CHE MISTERO LA VITA. La Quinta D del Pasolini di Milano edizione 1991/92 è riunita, manca solo Carella, detto “Bulldog”: l’intransigente, il leale, quello che addentava la preda senza mollarla, divenuto finanziere e deceduto in un oscuro incidente automobilistico. Per il resto ci sono tutti, assoldati – “addomesticati”, scriverà Grittani – per il più sfigato del gruppo, oggi in rampa di lancio dal sesto piano del suo ufficio milanese – “che mistero la vita” fa il protagonista, confusosi nella felicità di una coincidenza invece sospetta: “oggi siamo in questa stanza che restituisce tutti quelli che sono stati rapiti dai marziani”.
MI DICONO CHE LEI SPACCIA. Sì, ma chi è Migliore? O meglio, cosa è diventato? È un “guitto sovrappeso” apertamente razzista che mentre vagheggia uno slogan che può voler dire tutto e il suo contrario – “L’aria è cambiata” – contemporaneamente fa accordi da migliaia di voti con i capi rom di un campo nomade. È un diabetico che un bel giorno ha un’ispirazione “ipoglicemica” che gli vale l’elezione e che neanche il suo viscido addetto stampa – Melis, dall’alito di fogna – riesce a immaginare: aizzato da una folla di perbenisti, cavalca il sospetto e si attacca al citofono di un povero cristo straniero: “Mi dicono che lei spaccia droga.

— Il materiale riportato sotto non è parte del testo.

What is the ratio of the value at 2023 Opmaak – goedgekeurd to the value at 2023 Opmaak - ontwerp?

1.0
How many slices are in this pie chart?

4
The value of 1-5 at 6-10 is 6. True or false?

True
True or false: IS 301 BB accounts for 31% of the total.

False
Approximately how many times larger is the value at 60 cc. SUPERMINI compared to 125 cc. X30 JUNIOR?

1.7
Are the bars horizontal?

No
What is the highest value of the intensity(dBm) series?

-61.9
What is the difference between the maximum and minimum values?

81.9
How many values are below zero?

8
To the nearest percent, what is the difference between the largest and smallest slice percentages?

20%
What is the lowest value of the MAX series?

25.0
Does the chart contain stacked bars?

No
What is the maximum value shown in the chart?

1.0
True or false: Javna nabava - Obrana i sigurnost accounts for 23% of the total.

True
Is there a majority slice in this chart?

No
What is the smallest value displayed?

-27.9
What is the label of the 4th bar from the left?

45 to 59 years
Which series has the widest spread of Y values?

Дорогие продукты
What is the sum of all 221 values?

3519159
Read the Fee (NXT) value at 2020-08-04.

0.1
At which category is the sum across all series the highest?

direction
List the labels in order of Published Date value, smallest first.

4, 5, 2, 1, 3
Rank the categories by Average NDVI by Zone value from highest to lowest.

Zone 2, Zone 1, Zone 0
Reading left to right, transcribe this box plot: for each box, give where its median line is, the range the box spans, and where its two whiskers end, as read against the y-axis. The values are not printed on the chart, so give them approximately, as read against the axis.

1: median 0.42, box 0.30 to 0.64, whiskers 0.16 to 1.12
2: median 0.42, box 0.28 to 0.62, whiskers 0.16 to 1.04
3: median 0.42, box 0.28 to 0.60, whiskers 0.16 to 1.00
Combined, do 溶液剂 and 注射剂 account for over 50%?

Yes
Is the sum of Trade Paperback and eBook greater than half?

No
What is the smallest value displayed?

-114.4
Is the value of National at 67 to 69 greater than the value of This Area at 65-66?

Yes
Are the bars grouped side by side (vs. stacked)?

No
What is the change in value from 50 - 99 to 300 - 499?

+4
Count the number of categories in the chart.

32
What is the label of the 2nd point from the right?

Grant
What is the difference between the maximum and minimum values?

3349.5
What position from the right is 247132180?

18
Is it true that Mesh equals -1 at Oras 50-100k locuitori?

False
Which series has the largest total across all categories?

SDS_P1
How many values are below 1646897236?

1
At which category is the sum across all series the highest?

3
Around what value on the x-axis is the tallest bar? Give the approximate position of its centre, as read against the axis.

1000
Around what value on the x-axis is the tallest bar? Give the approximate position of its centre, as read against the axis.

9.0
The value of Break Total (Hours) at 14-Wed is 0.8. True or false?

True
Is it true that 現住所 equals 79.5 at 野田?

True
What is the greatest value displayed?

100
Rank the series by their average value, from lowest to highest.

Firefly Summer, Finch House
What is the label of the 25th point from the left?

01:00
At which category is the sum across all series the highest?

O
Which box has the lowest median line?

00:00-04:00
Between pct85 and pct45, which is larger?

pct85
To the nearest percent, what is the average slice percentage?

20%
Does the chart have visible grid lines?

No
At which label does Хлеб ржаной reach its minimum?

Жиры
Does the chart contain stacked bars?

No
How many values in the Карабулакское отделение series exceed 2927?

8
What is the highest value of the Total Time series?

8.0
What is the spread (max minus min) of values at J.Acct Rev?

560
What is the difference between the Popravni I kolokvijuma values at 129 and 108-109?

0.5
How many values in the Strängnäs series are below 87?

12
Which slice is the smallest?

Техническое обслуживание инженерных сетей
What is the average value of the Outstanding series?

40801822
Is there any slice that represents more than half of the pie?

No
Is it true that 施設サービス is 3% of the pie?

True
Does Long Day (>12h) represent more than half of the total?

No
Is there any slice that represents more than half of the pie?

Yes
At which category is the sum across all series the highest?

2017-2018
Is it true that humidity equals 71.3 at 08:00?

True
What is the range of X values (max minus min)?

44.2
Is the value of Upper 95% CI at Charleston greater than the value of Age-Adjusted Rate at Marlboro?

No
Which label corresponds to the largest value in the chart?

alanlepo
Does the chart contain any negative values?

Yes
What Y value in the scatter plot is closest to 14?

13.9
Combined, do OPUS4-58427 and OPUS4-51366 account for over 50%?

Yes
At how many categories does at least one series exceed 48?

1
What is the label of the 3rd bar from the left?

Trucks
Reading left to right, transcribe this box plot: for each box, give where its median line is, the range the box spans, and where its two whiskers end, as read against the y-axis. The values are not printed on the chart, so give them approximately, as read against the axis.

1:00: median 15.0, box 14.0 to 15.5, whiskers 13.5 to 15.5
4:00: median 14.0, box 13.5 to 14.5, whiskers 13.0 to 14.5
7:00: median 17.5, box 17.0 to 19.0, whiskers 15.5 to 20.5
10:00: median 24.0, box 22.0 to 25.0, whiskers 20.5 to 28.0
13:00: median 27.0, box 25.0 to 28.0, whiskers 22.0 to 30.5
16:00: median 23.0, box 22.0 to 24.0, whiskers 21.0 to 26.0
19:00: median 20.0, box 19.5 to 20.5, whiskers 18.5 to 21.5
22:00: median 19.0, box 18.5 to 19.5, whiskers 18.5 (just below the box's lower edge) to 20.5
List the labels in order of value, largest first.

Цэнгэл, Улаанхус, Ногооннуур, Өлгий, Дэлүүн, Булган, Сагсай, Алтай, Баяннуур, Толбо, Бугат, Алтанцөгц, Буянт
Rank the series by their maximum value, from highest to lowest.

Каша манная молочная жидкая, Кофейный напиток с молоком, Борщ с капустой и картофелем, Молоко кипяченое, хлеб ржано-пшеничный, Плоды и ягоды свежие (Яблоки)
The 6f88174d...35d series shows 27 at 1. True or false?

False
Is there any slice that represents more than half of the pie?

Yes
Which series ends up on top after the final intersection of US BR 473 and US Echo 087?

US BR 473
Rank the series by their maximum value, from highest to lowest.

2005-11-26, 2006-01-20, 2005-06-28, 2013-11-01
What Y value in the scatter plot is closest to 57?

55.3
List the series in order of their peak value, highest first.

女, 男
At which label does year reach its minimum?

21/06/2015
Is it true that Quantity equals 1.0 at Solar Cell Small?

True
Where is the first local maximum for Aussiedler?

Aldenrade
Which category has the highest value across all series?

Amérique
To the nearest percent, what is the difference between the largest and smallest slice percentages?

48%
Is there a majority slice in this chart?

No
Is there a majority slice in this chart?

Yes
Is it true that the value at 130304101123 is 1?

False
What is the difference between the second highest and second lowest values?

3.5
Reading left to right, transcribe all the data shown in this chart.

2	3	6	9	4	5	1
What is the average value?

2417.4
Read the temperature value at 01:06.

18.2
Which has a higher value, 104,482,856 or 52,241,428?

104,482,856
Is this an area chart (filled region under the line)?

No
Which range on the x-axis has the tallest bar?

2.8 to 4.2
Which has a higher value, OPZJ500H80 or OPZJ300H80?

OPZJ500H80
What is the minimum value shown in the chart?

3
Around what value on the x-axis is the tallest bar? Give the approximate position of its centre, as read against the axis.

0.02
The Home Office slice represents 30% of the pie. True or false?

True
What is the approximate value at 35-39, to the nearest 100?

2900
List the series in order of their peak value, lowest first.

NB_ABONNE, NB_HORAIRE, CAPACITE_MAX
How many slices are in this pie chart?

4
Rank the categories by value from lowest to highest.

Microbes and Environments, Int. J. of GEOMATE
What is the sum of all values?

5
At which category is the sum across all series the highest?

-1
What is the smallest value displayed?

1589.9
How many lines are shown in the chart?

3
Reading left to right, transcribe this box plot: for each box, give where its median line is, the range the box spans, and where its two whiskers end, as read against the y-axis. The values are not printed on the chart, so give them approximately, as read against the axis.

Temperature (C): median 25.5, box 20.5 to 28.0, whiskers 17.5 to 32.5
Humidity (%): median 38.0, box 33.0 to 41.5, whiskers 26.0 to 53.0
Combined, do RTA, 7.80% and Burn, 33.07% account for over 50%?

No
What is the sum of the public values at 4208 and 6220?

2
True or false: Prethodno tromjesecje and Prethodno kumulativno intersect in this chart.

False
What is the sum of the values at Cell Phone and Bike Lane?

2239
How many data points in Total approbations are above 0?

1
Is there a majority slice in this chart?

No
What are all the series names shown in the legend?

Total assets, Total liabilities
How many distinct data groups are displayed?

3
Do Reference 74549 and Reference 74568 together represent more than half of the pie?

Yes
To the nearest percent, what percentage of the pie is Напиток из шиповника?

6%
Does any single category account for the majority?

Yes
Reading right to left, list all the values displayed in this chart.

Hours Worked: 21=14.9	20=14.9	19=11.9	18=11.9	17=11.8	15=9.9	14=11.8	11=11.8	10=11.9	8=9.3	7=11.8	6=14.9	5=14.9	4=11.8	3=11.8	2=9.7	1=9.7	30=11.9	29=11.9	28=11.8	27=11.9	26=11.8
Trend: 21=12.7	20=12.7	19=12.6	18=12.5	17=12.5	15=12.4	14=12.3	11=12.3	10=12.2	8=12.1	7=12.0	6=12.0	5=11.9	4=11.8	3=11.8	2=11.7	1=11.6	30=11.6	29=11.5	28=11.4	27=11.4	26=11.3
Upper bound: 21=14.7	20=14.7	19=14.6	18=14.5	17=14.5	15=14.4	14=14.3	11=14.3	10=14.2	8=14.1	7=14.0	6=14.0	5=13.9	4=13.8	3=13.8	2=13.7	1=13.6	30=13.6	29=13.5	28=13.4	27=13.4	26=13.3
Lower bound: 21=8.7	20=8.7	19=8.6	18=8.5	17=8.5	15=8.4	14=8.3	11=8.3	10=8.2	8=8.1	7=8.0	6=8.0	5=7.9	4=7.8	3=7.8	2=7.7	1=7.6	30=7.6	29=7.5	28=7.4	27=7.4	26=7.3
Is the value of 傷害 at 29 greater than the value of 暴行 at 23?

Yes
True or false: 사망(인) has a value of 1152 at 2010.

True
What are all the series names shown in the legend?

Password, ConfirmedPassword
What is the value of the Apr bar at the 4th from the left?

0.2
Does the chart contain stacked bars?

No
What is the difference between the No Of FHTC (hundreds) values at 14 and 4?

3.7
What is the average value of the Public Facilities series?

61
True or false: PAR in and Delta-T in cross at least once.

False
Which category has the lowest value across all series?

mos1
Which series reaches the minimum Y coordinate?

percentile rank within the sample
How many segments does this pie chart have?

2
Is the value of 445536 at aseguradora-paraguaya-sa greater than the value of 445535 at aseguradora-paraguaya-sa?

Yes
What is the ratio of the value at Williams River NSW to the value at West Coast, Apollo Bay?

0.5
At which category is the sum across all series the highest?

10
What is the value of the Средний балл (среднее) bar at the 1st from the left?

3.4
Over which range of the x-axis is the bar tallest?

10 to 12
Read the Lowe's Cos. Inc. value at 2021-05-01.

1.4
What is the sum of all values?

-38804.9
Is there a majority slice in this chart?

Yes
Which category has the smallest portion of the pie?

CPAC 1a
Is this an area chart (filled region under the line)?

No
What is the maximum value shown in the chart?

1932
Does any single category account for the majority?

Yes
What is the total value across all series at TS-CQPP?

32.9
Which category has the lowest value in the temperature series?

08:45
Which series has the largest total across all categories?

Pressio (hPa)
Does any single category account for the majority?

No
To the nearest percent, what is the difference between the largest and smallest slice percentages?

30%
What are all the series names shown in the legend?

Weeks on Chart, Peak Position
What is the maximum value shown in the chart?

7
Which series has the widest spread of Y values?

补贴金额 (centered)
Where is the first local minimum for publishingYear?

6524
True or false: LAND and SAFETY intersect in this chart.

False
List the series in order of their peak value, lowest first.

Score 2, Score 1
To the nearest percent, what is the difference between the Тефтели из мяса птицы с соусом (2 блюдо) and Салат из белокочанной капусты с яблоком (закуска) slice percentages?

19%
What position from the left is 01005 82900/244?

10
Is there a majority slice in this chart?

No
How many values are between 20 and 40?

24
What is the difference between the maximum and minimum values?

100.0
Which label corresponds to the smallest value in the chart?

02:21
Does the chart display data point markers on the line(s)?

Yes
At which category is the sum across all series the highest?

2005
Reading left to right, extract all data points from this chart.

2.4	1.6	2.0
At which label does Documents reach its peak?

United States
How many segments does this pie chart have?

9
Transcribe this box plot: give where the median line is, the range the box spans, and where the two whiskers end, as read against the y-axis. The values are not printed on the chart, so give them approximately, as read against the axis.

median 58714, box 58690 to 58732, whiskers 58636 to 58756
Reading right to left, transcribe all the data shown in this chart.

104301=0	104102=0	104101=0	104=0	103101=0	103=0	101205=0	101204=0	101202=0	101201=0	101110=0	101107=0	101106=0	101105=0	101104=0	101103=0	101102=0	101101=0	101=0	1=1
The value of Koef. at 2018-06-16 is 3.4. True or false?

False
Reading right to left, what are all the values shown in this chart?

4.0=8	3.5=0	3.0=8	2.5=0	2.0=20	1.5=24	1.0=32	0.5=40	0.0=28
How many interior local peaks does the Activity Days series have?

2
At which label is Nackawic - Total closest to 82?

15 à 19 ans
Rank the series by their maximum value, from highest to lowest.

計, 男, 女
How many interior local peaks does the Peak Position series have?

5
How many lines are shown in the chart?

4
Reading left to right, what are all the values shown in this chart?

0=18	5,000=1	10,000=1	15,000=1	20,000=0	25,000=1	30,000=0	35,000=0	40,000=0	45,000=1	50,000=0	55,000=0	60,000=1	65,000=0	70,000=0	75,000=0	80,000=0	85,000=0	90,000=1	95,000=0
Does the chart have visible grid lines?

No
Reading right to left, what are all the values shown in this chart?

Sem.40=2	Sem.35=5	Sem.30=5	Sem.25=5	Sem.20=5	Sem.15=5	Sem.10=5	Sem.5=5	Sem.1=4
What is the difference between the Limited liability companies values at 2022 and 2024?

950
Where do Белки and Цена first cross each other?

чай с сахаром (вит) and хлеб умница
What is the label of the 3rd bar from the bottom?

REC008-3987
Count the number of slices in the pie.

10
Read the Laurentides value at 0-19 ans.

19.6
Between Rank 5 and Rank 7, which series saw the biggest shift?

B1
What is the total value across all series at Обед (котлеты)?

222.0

È vero? Se fosse vero sarebbe grave, lo sa?».
MATRIX. Un déjà-vù? Sì, ma secondo la logica di Matrix, il film epocale in cui nulla è come sembra: “un’imperfezione del sistema” che oggi è pura realtà, è la politica, è il Paese. A tal punto da diventare oggetto di satira in un’amara commedia – in stile “Amici miei”, citatissimo – nella quale Matteo Migliore è solo uno dei tanti gaglioffi al centro della scena – dall’avversario di pseudo sinistra Michele Ametrano che arruola ex fascisti pur di spuntarla alle urne, fino al re dei salotti televisivi Bruno Tresca – dicono niente?
ETICA AD ALTA QUOTA. Un romanzo-paradosso dove il paradosso è ridotto maluccio, causa un mondo ben più paradossale nel quale, come si legge, “abbiamo imparato a escludere l’etica dai nostri sistemi operativi, convinti che ignorarne gli appelli sia l’unico modo per sopravviverne”. L’etica come un’opzione ad alta quota, dunque, in volo verso il disastro: da inserita a disinserita. Come dire: pillola blu o pillola rossa – e se avessimo già ingoiato quella sbagliata?